● **WHAT IS REQUIRED**:
Look through the entries below and return all lines including the word "Selected".

● **DATA**:

=-=-=-=-=

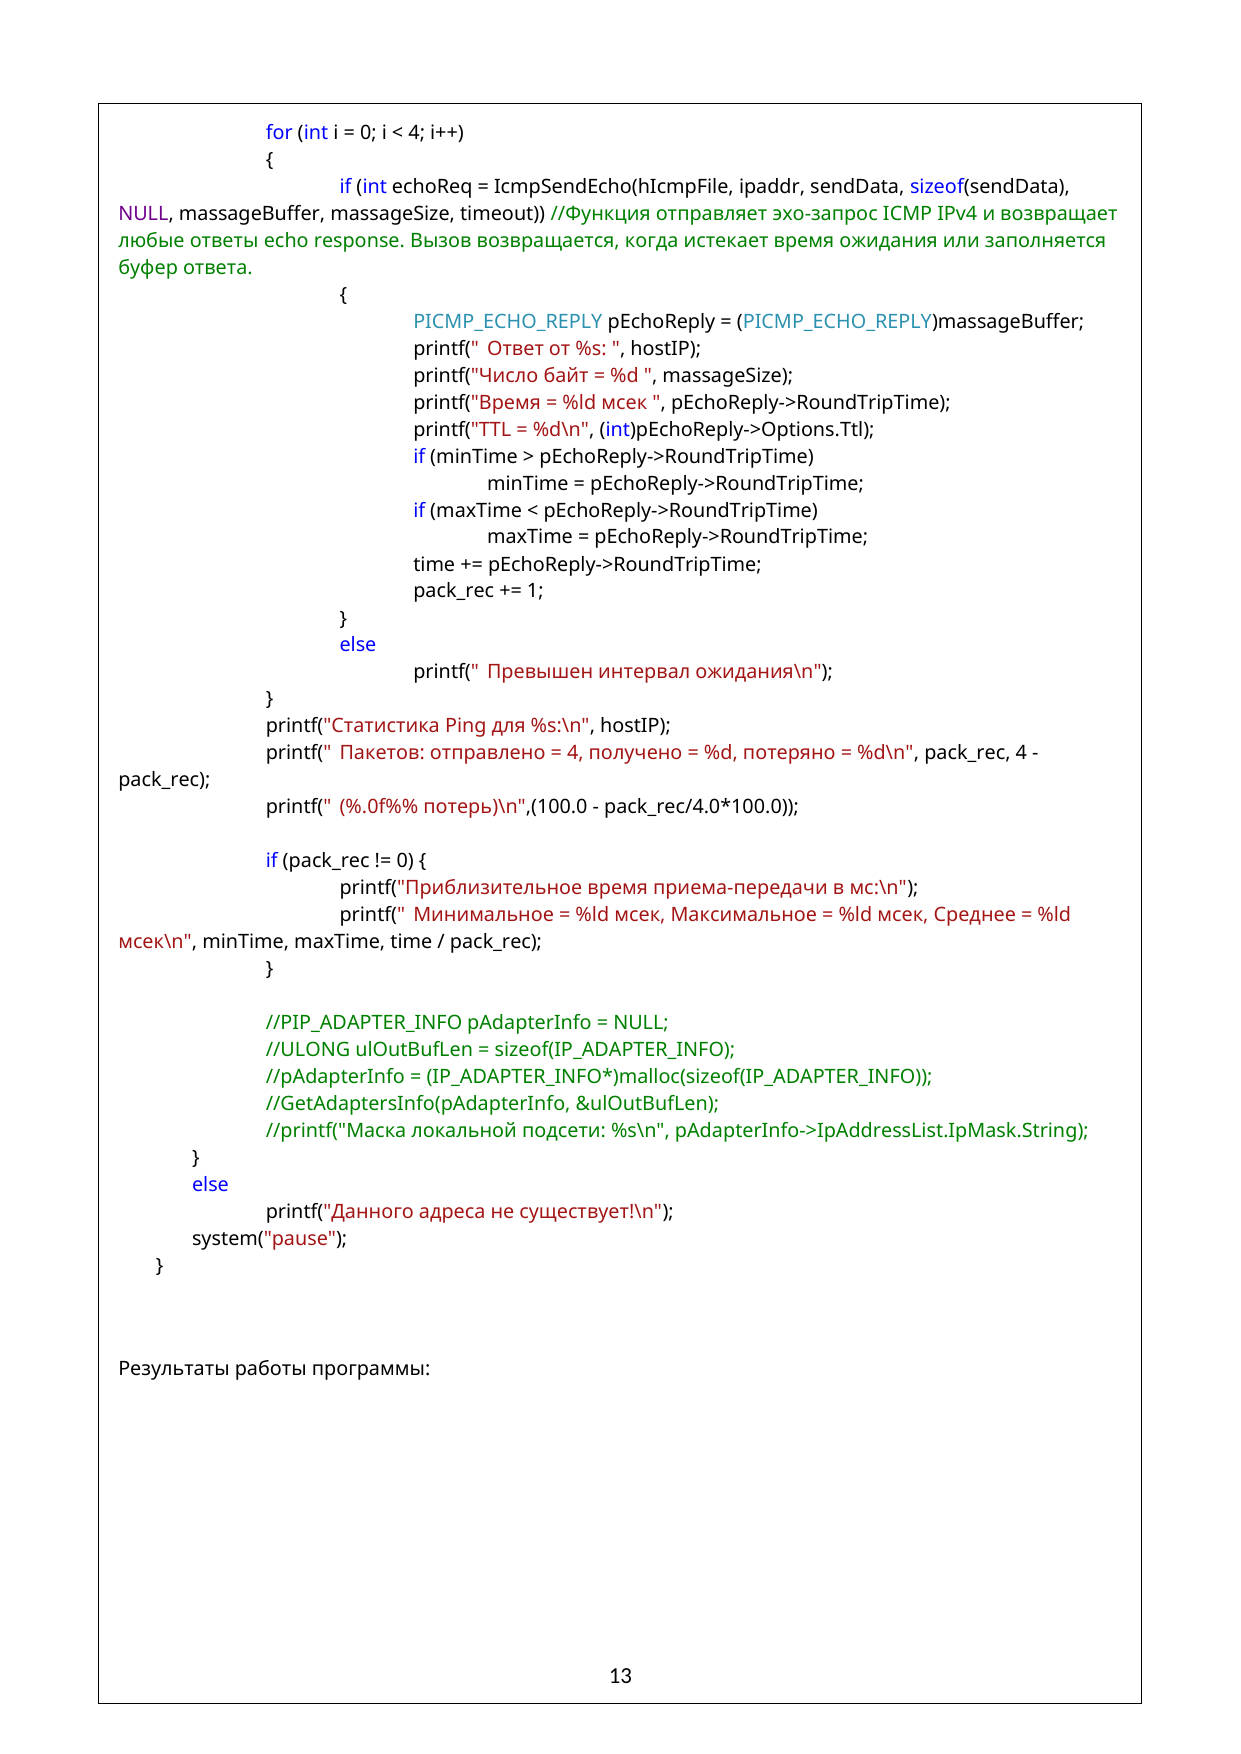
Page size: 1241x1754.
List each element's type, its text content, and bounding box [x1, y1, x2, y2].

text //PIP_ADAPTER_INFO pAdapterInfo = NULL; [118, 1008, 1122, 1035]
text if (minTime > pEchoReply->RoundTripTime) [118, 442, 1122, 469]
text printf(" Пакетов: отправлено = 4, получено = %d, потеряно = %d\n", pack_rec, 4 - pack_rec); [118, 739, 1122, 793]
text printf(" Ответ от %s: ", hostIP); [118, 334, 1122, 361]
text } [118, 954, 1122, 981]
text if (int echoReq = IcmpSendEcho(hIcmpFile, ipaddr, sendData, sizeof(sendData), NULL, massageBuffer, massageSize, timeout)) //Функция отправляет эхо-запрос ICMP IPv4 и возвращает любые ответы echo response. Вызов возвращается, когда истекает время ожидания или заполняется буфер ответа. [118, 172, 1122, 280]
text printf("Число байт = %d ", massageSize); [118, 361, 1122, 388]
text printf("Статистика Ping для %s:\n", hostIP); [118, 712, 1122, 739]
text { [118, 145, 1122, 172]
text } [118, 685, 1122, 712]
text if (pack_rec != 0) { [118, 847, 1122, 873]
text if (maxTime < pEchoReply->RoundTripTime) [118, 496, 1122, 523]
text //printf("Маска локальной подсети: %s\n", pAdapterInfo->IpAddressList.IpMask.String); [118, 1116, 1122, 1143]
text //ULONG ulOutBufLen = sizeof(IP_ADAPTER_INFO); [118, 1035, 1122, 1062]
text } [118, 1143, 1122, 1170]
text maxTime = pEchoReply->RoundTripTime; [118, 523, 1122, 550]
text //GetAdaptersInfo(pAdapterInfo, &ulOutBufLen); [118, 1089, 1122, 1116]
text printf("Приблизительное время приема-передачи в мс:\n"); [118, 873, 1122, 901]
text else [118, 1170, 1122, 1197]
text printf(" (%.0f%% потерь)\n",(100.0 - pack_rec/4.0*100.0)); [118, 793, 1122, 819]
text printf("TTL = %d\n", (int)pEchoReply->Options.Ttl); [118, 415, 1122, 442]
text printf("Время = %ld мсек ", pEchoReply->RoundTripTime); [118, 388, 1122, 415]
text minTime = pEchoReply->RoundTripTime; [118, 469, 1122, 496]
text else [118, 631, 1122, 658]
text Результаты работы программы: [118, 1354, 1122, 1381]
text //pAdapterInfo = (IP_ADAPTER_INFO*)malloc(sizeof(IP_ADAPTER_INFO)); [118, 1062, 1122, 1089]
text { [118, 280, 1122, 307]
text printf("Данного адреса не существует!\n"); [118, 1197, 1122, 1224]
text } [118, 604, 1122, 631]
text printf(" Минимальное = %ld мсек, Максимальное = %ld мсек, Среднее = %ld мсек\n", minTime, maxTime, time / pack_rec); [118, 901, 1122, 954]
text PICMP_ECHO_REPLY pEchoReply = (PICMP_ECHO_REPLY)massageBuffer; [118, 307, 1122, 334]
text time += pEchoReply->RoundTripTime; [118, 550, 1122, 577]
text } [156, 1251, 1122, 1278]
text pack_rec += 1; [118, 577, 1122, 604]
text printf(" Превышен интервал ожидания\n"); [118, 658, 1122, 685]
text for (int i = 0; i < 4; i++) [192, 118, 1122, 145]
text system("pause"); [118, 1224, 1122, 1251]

=-=-=-=-=

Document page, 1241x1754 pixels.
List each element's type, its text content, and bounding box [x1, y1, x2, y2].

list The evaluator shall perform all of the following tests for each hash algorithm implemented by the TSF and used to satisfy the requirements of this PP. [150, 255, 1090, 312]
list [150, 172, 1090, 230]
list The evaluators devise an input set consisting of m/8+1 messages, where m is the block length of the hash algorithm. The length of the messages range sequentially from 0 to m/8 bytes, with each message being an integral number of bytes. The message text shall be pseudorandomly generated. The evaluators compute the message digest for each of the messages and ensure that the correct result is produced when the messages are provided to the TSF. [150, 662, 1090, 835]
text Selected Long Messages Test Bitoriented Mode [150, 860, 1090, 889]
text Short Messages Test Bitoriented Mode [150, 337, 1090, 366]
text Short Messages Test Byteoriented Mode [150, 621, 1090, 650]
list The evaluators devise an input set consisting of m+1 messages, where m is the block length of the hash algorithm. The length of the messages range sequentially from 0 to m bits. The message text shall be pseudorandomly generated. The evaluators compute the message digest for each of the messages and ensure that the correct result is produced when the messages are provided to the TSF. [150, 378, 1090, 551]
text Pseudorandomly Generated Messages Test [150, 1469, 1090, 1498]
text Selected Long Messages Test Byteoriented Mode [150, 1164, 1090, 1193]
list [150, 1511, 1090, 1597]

=-=-=-=-=

● **ANSWER SPACE**:
text Selected Long Messages Test Bitoriented Mode [150, 860, 1090, 889]
text Selected Long Messages Test Byteoriented Mode [150, 1164, 1090, 1193]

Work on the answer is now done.